Selected text:
Ten of the Companions are listed as exegetes: the four first caliphs (see caliph ) — but above all ʿAlī (see ʿalī b. abī ṭālib ) — then Ibn Masʿūd, Ibn ʿAbbās, Ubayy b. Kaʿb, Zayd b. Thābit, Abū Mūsā al-Ashʿarī and ʿAbdallāh b. al-Zubayr (Suyūṭī, Itqān, iv, 233). Others added to this list include Anas b. Mālik, Abū Hurayra, Jābir b. ʿAbdallāh and ʿAmr b. al-ʿĀṣ (Ḥājjī Khalīfa, Kashf, i, 428-30). Ibn al-Nadīm (fl. fourth/tenth century), who is only interested in written works in his “Index” of Arabic books, does not give such lists, but has only “the book of Ibn ʿAbbās transmitted by Mujāhid (b. Jabr)” (d. 104/722; Fihrist, 33).

(Images paired with source code)
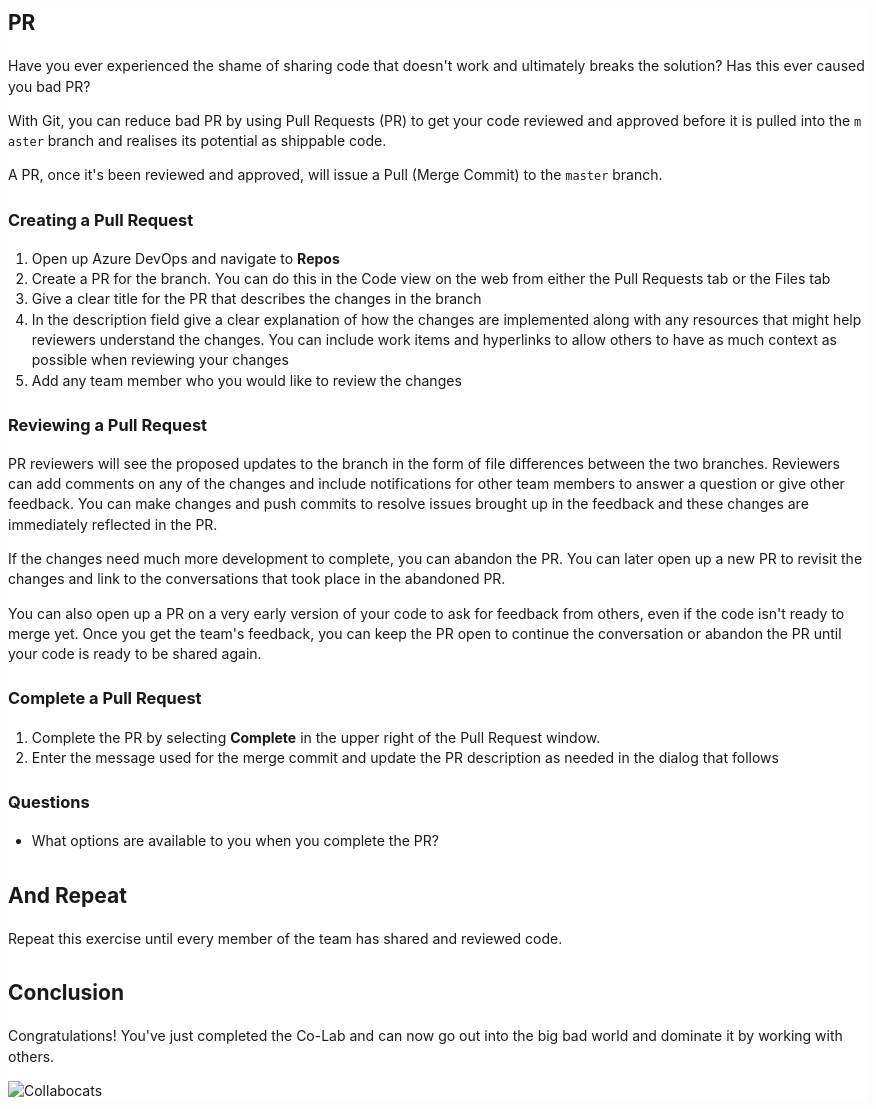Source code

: ## PR
Have you ever experienced the shame of sharing code that doesn't work and ultimately breaks the solution? Has this ever caused you bad PR?

With Git, you can reduce bad PR by using Pull Requests (PR) to get your code reviewed and approved before it is pulled into the `master` branch and realises its potential as shippable code. 

A PR, once it's been reviewed and approved, will issue a Pull (Merge Commit) to the `master` branch.

### Creating a Pull Request
1. Open up Azure DevOps and navigate to **Repos** 
2. Create a PR for the branch. You can do this in the Code view on the web from either the Pull Requests tab or the Files tab
3. Give a clear title for the PR that describes the changes in the branch
4. In the description field give a clear explanation of how the changes are implemented along with any resources that might help reviewers understand the changes. You can include work items and hyperlinks to allow others to have as much context as possible when reviewing your changes
5. Add any team member who you would like to review the changes

### Reviewing a Pull Request
PR reviewers will see the proposed updates to the branch in the form of file differences between the two branches. Reviewers can add comments on any of the changes and include notifications for other team members to answer a question or give other feedback. You can make changes and push commits to resolve issues brought up in the feedback and these changes are immediately reflected in the PR.

If the changes need much more development to complete, you can abandon the PR. You can later open up a new PR to revisit the changes and link to the conversations that took place in the abandoned PR.

You can also open up a PR on a very early version of your code to ask for feedback from others, even if the code isn't ready to merge yet. Once you get the team's feedback, you can keep the PR open to continue the conversation or abandon the PR until your code is ready to be shared again.

### Complete a Pull Request
1. Complete the PR by selecting **Complete** in the upper right of the Pull Request window. 
2. Enter the message used for the merge commit and update the PR description as needed in the dialog that follows

### Questions
* What options are available to you when you complete the PR?

## And Repeat
Repeat this exercise until every member of the team has shared and reviewed code. 

## Conclusion
Congratulations! You've just completed the Co-Lab and can now go out into the big bad world and dominate it by working with others. 

![Collabocats](https://octodex.github.com/images/collabocats.jpg)
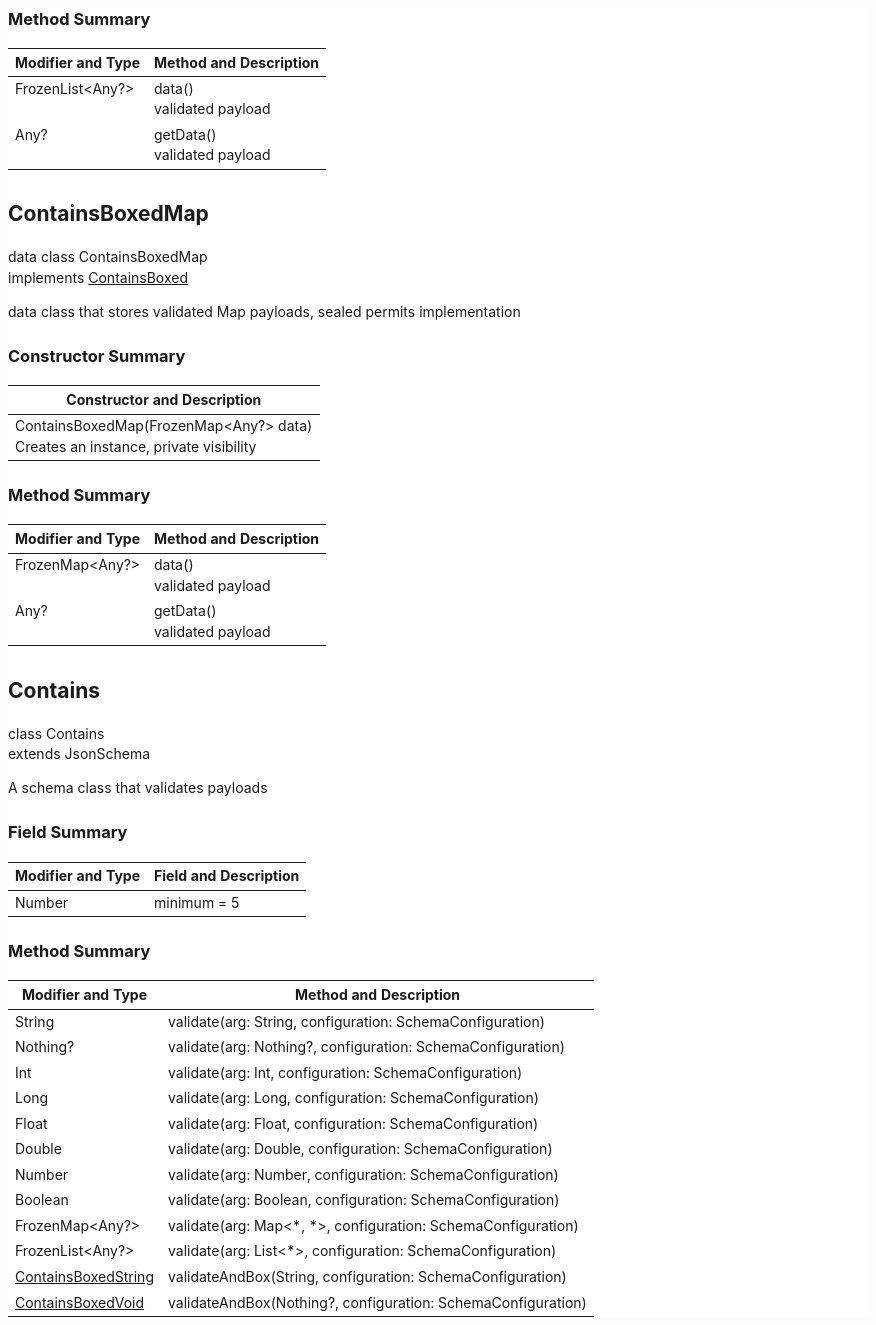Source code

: ### Method Summary
| Modifier and Type | Method and Description |
| ----------------- | ---------------------- |
| FrozenList<Any?> | data()<br>validated payload |
| Any? | getData()<br>validated payload |

## ContainsBoxedMap
data class ContainsBoxedMap<br>
implements [ContainsBoxed](#containsboxed)

data class that stores validated Map payloads, sealed permits implementation

### Constructor Summary
| Constructor and Description |
| --------------------------- |
| ContainsBoxedMap(FrozenMap<Any?> data)<br>Creates an instance, private visibility |

### Method Summary
| Modifier and Type | Method and Description |
| ----------------- | ---------------------- |
| FrozenMap<Any?> | data()<br>validated payload |
| Any? | getData()<br>validated payload |

## Contains
class Contains<br>
extends JsonSchema

A schema class that validates payloads

### Field Summary
| Modifier and Type | Field and Description |
| ----------------- | ---------------------- |
| Number | minimum = 5 |

### Method Summary
| Modifier and Type | Method and Description |
| ----------------- | ---------------------- |
| String | validate(arg: String, configuration: SchemaConfiguration) |
| Nothing? | validate(arg: Nothing?, configuration: SchemaConfiguration) |
| Int | validate(arg: Int, configuration: SchemaConfiguration) |
| Long | validate(arg: Long, configuration: SchemaConfiguration) |
| Float | validate(arg: Float, configuration: SchemaConfiguration) |
| Double | validate(arg: Double, configuration: SchemaConfiguration) |
| Number | validate(arg: Number, configuration: SchemaConfiguration) |
| Boolean | validate(arg: Boolean, configuration: SchemaConfiguration) |
| FrozenMap<Any?> | validate(arg: Map&lt;*, *&gt;, configuration: SchemaConfiguration) |
| FrozenList<Any?> | validate(arg: List<*>, configuration: SchemaConfiguration) |
| [ContainsBoxedString](#containsboxedstring) | validateAndBox(String, configuration: SchemaConfiguration) |
| [ContainsBoxedVoid](#containsboxedvoid) | validateAndBox(Nothing?, configuration: SchemaConfiguration) |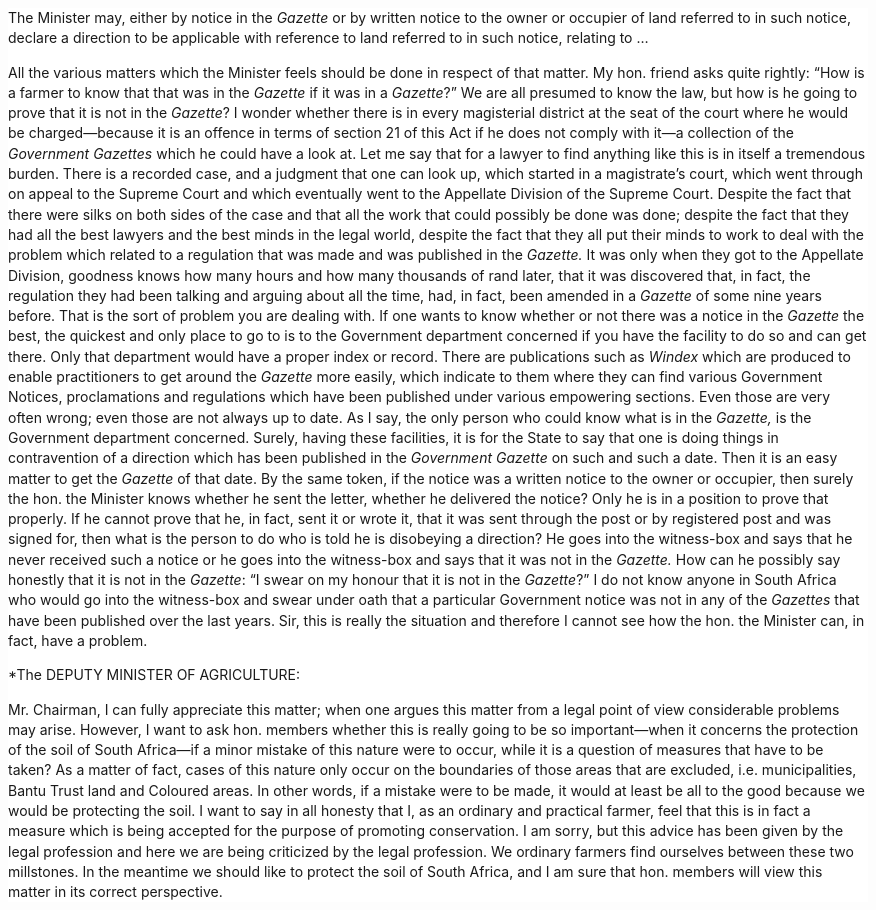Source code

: <block name="quote">The Minister may, either by notice in the <i>Gazette</i> or by written notice to the owner or occupier of land referred to in such notice, declare a direction to be applicable with reference to land referred to in such notice, relating to &#x2026;</block>

<p>All the various matters which the Minister feels should be done in respect of that matter. My hon. friend asks quite rightly: &#x201C;How is a farmer to know that that was in the <i>Gazette</i> if it was in a <i>Gazette</i>?&#x201D; We are all presumed to know the law, but how is he going to prove that it is not in the <i>Gazette</i>? I wonder whether there is in every magisterial district at the seat of the court where he would be charged&#x2014;because it is an offence in terms of section 21 of this Act if he does not comply with it&#x2014;a collection of the <i>Government Gazettes</i> which he could have a look at. Let me say that for a lawyer to find anything like this is in itself a tremendous burden. There is a recorded case, and a judgment that one can look up, which started in a magistrate&#x2019;s court, which went through on appeal to the Supreme Court and which eventually went to the Appellate Division of the Supreme Court. Despite the fact that there were silks on both sides of the case and that all the work that could possibly be done was done; despite the fact that they had all the best lawyers and the best minds in the legal world, despite the fact that they all put their minds to work to deal with the problem which related to a regulation that was made and was published in the <i>Gazette.</i> It was only when they got to the Appellate Division, goodness knows how many hours and how many thousands of rand later, that it was discovered that, in fact, the regulation they had been talking and arguing about all the time, had, in fact, been amended in a <i>Gazette</i> of some nine years before. That is the sort of problem you are dealing with. If one wants to know whether or not there was a notice in the <i>Gazette</i> the best, the quickest and only place to go to is to the Government department concerned if you have the facility to do so and can get there. Only that department would have a proper index or record. There are publications such as <i>Windex</i> which are produced to enable practitioners to get around the <i>Gazette</i> more easily, which indicate to them where they can find various Government Notices, proclamations and regulations which have been published under various empowering sections. Even those are very often wrong; even those are not always up to date. As I say, the only person who could know what is in the <i>Gazette,</i> is the Government department concerned. Surely, having these facilities, it is for the State to say that one is doing things in contravention of a direction which has been published in the <i>Government Gazette</i> on such and such a date. Then it is an easy matter to get the <i>Gazette</i> of that date. By the same token, if the notice was a written notice to the owner or occupier, then surely the hon. the Minister knows whether he sent the letter, whether he delivered the notice? Only he is in a position to prove that properly. If he cannot prove that he, in fact, sent it or wrote it, that it was sent through the post or by registered post and was signed for, then what is the person to do who is told he is disobeying a direction? He goes into the witness-box and says that he never received such a notice or he goes into the witness-box and says that it was not in the <i>Gazette.</i> How can he possibly say honestly that it is not in the <i>Gazette</i>: &#x201C;I swear on my honour that it is not in the <i>Gazette</i>?&#x201D; I do not know anyone in South Africa who would go into the witness-box and swear under oath that a particular Government notice was not in any of the <i>Gazettes</i> that have been published over the last years. Sir, this is really the situation and therefore I cannot see how the hon. the Minister can, in fact, have a problem.</p>

</speech>

<speech by="#deputy_minister_of_agriculture">

<from>*The <person refersTo="hansard_za">DEPUTY MINISTER OF AGRICULTURE</person>:</from>

<p>Mr. Chairman, I can fully appreciate this matter; when one argues this matter from a legal point of view considerable problems may arise. However, I want to ask hon. members whether this is really going to be so important&#x2014;when it concerns the protection of the soil of South Africa&#x2014;if a minor mistake of this nature were to occur, while it is a question of measures that have to be taken? As a matter of fact, cases of this nature only occur on the boundaries of those areas that are <span class="col_709-710" refersTo="page_0368"/>excluded, i.e. municipalities, Bantu Trust land and Coloured areas. In other words, if a mistake were to be made, it would at least be all to the good because we would be protecting the soil. I want to say in all honesty that I, as an ordinary and practical farmer, feel that this is in fact a measure which is being accepted for the purpose of promoting conservation. I am sorry, but this advice has been given by the legal profession and here we are being criticized by the legal profession. We ordinary farmers find ourselves between these two millstones. In the meantime we should like to protect the soil of South Africa, and I am sure that hon. members will view this matter in its correct perspective.</p>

Description of the task: Could you continue the passage on the Companions listed as Qur'an exegetes from the point where it stops? The data isn't needed here.

Output of the task:
Muslim tradition always counts the following figures among the successors (tābiʿūn), those “who achieve celebrity for the science of exegesis (tafsīr),” said al-ʿAṣimī, a Khurāsānian Karrāmī (a theological current of Transoxiana; cf. Bosworth, Karrāmiyya) who wrote in 425/1034 (see Jeffery, Muqaddimas, 196 [K. al-Mabānī]): 1. Saʿīd b. Jubayr (d. 95/714; Gilliot, Baqara, 205-11); 2. ʿIkrima (d. 105/723), the client of Ibn ʿAbbās; 3. Abū Ṣāliḥ Bādhām, the client of Umm Hāniʾ (Bint Abī Ṭālib); 4. Mujāhid b. Jabr; 5. Abū l-ʿĀliya al-Riyāḥī (Rufayʿ b. Mihrān, d. 93/711); 6. al-Ḍaḥḥāk b. Muzāḥim (d. 105/723); 7. ʿAlī b. Abī Ṭalḥa (al-Hāshimī, d. 120/737); 8. Abū Mijlaz Lāḥiq b. Ḥumayd (al-Sadūsī al-Baṣrī, d. 106/724); 9. al-Ḥasan al-Baṣrī (d. 110/728); 10. Qatāda b. Diʿāma al-Sadūsī (d. 118/736; ibid.; for a traditional presentation of Qatāda as an exegete, see ʿA. Abū Suʾud Badr, Tafsīr Qatāda; Ḥājjī Khalīfa, Kashf, i, 430 has 1, 2 and 4 and includes Ṭāwūs b. Kaysān, ʿAṭāʾ b. Abī Rabāḥ, saying that all five were Meccans or died in Mecca [q.v.]; Nöldeke, gq, ii, 167-8; for all these exegetes cf. Gilliot, La sourate al-Baqara). Our Karrāmī author remarks that all of them, save Qatāda, learned from Ibn ʿAbbās. It should be noted, however, that neither al-Ḍaḥḥāk nor al-Ḥasan al-Baṣrī were disciples of Ibn ʿAbbās.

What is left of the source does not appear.